## Task instructions
Set out as a numbered list the rows between the line holding "red curve —" and the line holding "[36, 26, 341, 340]", inclusive, with blank lines left out and nothing else included.

[Supplied data]

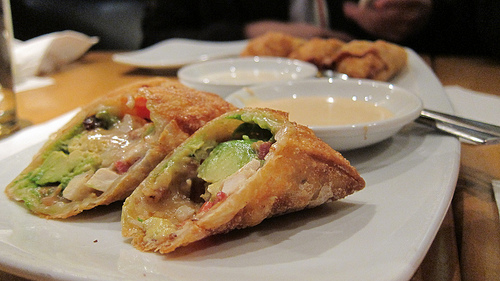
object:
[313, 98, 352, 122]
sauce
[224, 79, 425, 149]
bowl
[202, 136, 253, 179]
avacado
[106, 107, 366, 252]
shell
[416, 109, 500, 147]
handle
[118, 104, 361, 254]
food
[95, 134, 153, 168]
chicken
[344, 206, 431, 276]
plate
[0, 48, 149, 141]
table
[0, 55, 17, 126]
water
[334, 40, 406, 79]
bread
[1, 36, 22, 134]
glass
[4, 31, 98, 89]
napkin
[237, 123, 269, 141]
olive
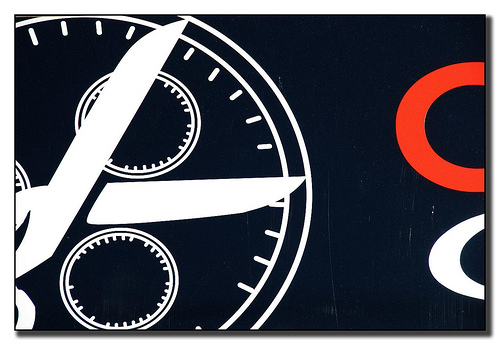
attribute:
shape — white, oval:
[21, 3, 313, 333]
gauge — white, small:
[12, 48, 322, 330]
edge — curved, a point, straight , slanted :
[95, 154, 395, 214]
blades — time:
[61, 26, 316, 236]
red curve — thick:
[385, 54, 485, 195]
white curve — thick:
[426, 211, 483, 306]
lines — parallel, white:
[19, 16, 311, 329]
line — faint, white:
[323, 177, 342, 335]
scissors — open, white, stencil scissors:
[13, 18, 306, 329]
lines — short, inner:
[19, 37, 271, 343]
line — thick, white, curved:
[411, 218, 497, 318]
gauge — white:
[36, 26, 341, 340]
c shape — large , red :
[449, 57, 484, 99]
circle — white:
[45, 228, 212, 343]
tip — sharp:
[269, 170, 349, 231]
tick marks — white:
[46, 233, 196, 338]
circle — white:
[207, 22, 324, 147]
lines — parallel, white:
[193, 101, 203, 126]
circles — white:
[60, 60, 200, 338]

[/Supplied data]
[Supplied data]

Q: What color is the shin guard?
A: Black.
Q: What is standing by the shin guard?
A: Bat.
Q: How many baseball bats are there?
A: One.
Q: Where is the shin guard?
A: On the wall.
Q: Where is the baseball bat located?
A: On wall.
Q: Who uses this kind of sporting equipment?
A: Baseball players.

[/Supplied data]
[Supplied data]

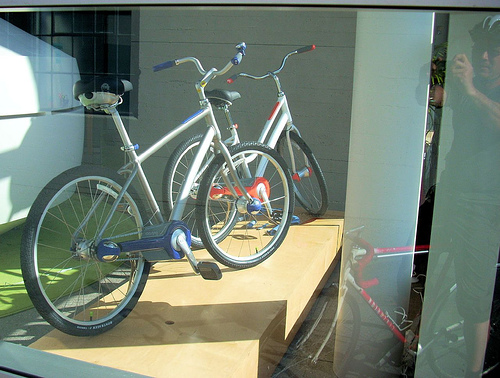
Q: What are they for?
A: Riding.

[/Supplied data]

## Exercise response
1. red curve — thick:
2. [385, 54, 485, 195]
3. white curve — thick:
4. [426, 211, 483, 306]
5. lines — parallel, white:
6. [19, 16, 311, 329]
7. line — faint, white:
8. [323, 177, 342, 335]
9. scissors — open, white, stencil scissors:
10. [13, 18, 306, 329]
11. lines — short, inner:
12. [19, 37, 271, 343]
13. line — thick, white, curved:
14. [411, 218, 497, 318]
15. gauge — white:
16. [36, 26, 341, 340]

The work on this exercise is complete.